TASK TO COMPLETE: An unchanged copy of each entry below is needed; keep the pictures out of it.

(Entries taken from a collection)
━━━━━━━━━━━━━━━━━━━━━━━━━━━━━━

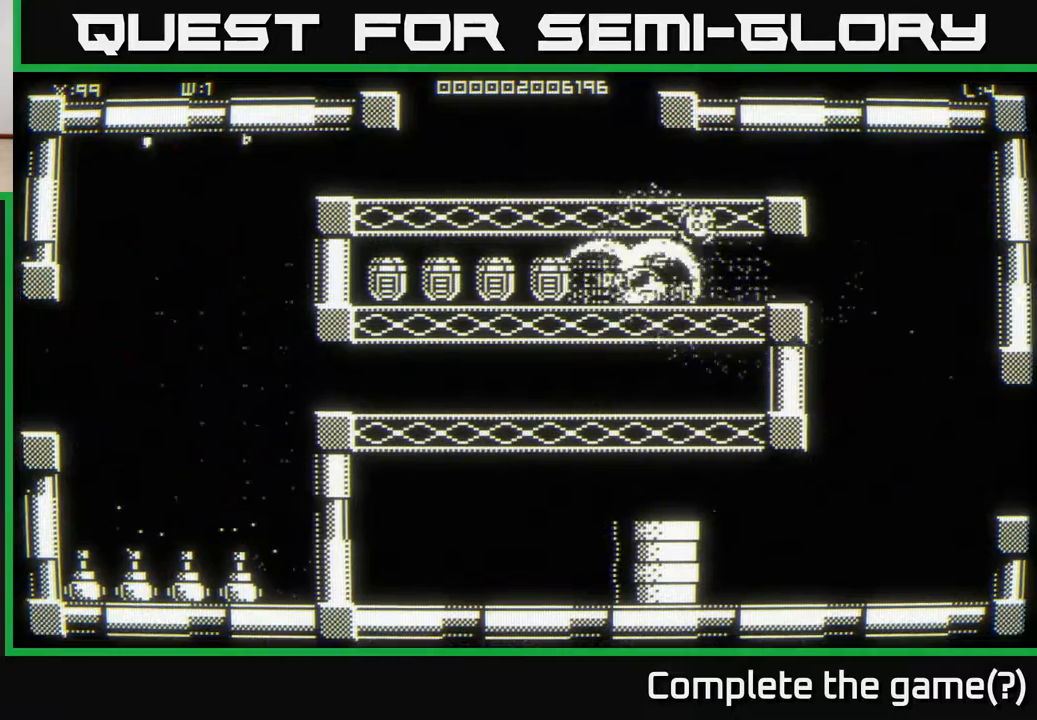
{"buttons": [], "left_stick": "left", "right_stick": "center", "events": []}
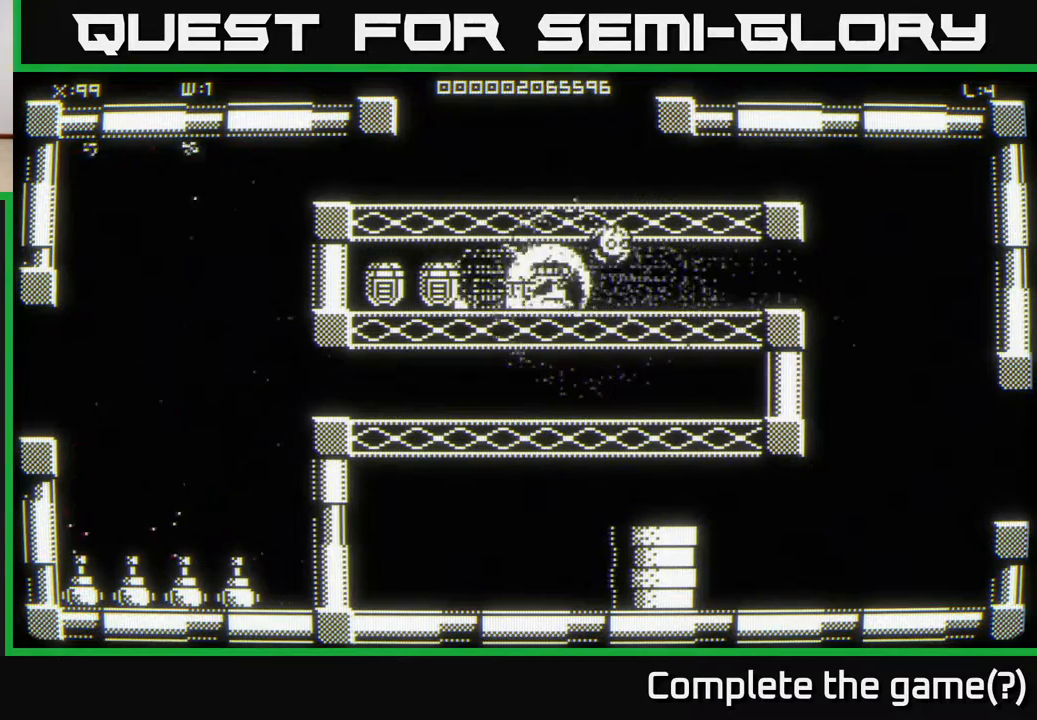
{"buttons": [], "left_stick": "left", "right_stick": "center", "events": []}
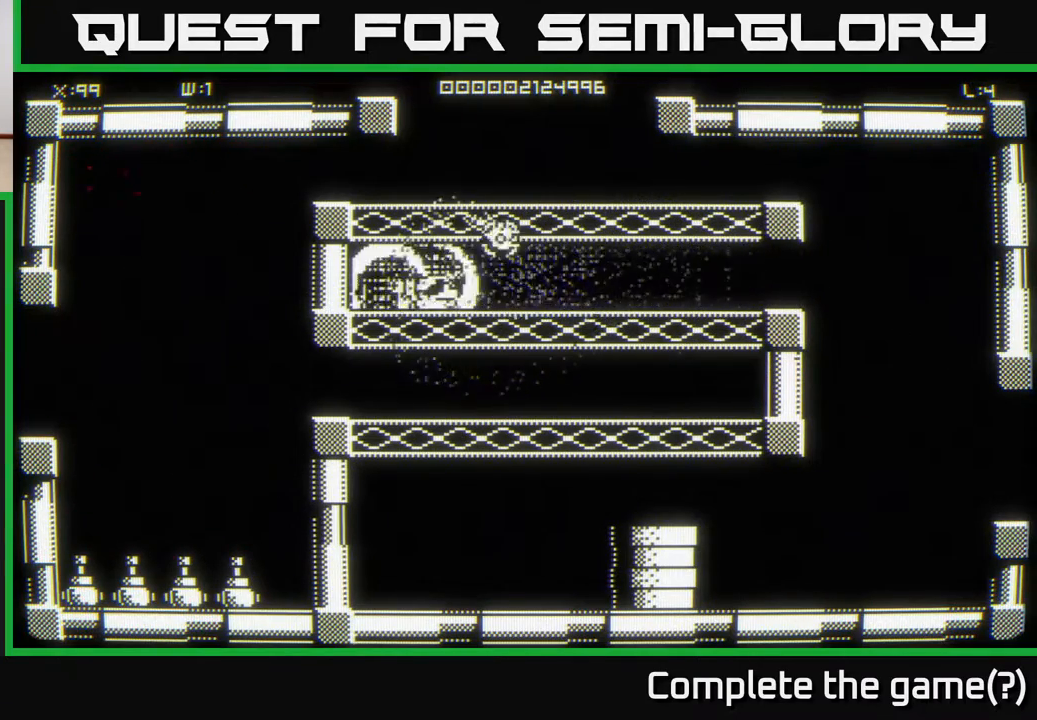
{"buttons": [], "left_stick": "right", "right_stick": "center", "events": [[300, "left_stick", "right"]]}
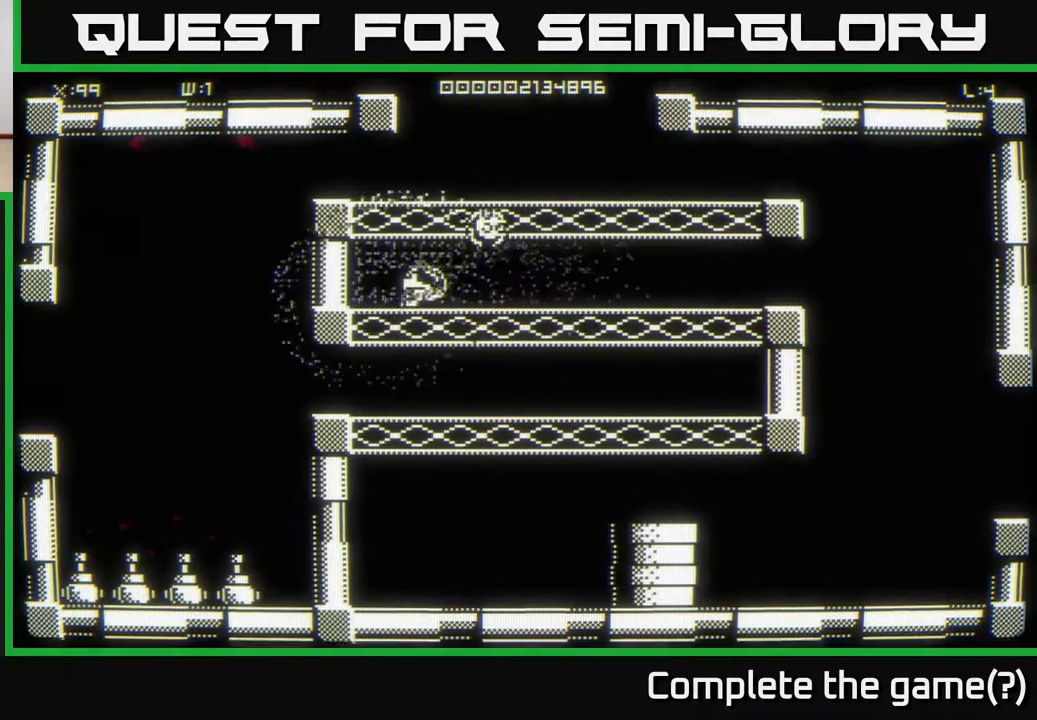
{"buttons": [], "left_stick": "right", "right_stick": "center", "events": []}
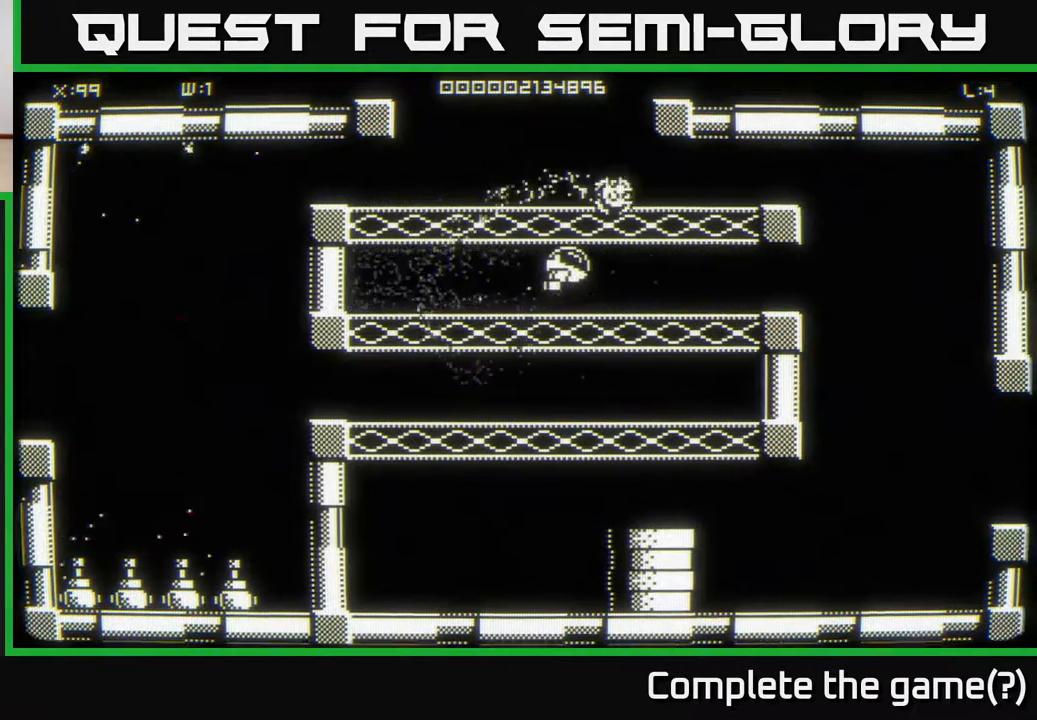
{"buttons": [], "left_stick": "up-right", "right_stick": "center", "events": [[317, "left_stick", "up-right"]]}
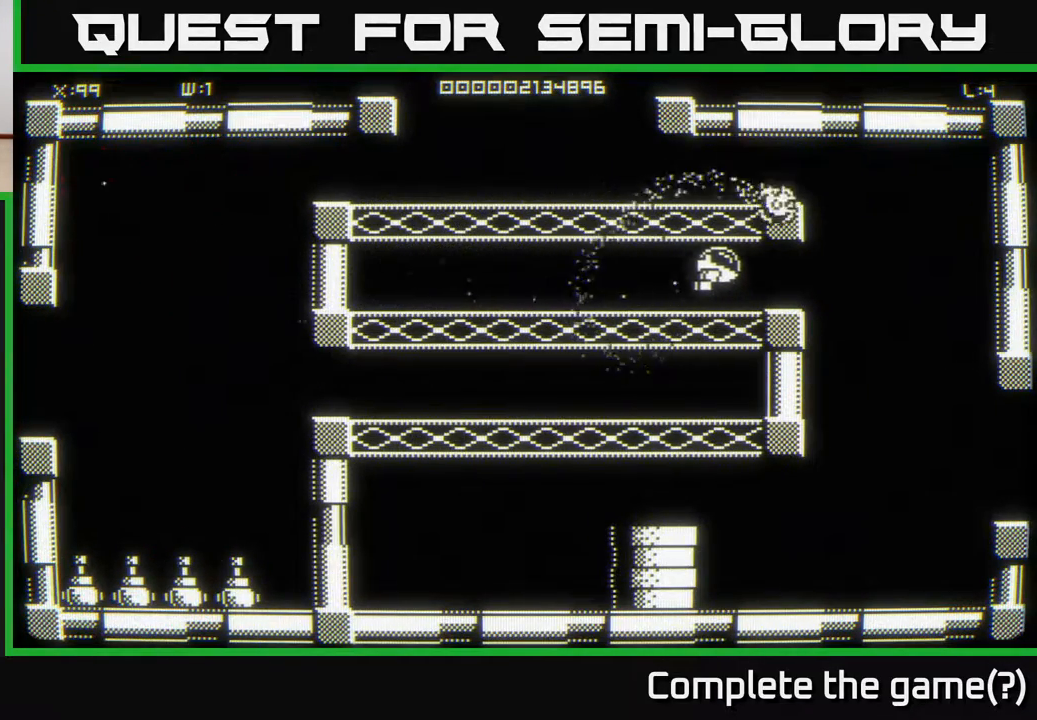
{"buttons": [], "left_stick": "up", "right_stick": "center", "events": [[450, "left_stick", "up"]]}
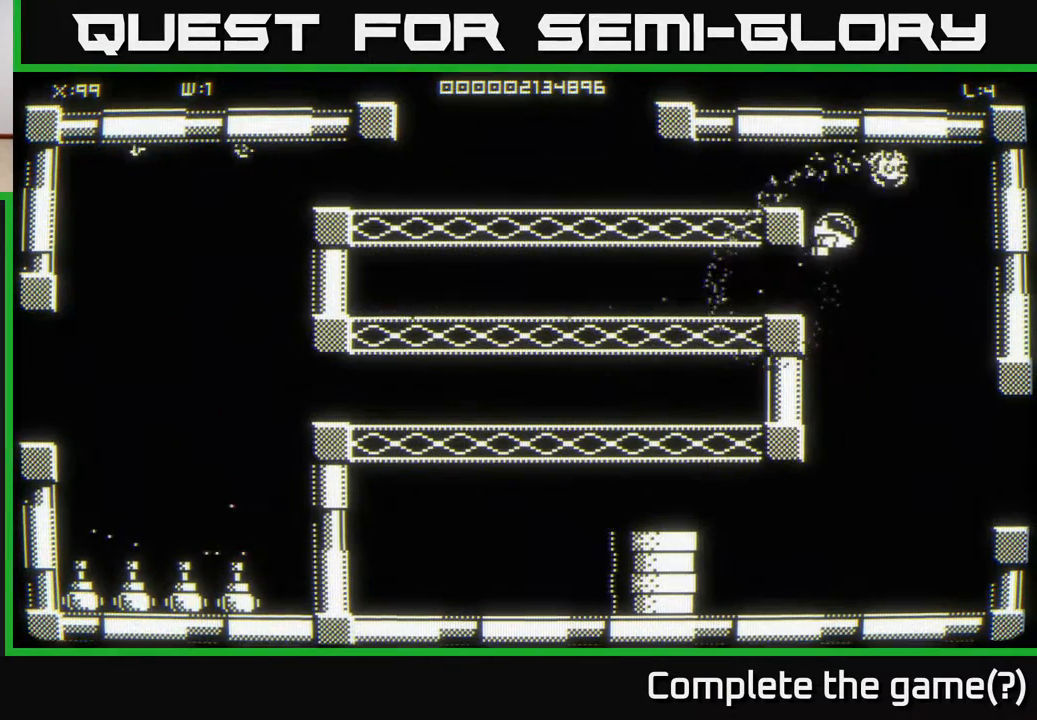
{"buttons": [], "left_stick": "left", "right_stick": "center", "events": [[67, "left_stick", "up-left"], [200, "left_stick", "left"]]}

━━━━━━━━━━━━━━━━━━━━━━━━━━━━━━

REPLY TO THE EXERCISE:
{"buttons": [], "left_stick": "left", "right_stick": "center", "events": []}
{"buttons": [], "left_stick": "left", "right_stick": "center", "events": []}
{"buttons": [], "left_stick": "right", "right_stick": "center", "events": [[300, "left_stick", "right"]]}
{"buttons": [], "left_stick": "right", "right_stick": "center", "events": []}
{"buttons": [], "left_stick": "up-right", "right_stick": "center", "events": [[317, "left_stick", "up-right"]]}
{"buttons": [], "left_stick": "up", "right_stick": "center", "events": [[450, "left_stick", "up"]]}
{"buttons": [], "left_stick": "left", "right_stick": "center", "events": [[67, "left_stick", "up-left"], [200, "left_stick", "left"]]}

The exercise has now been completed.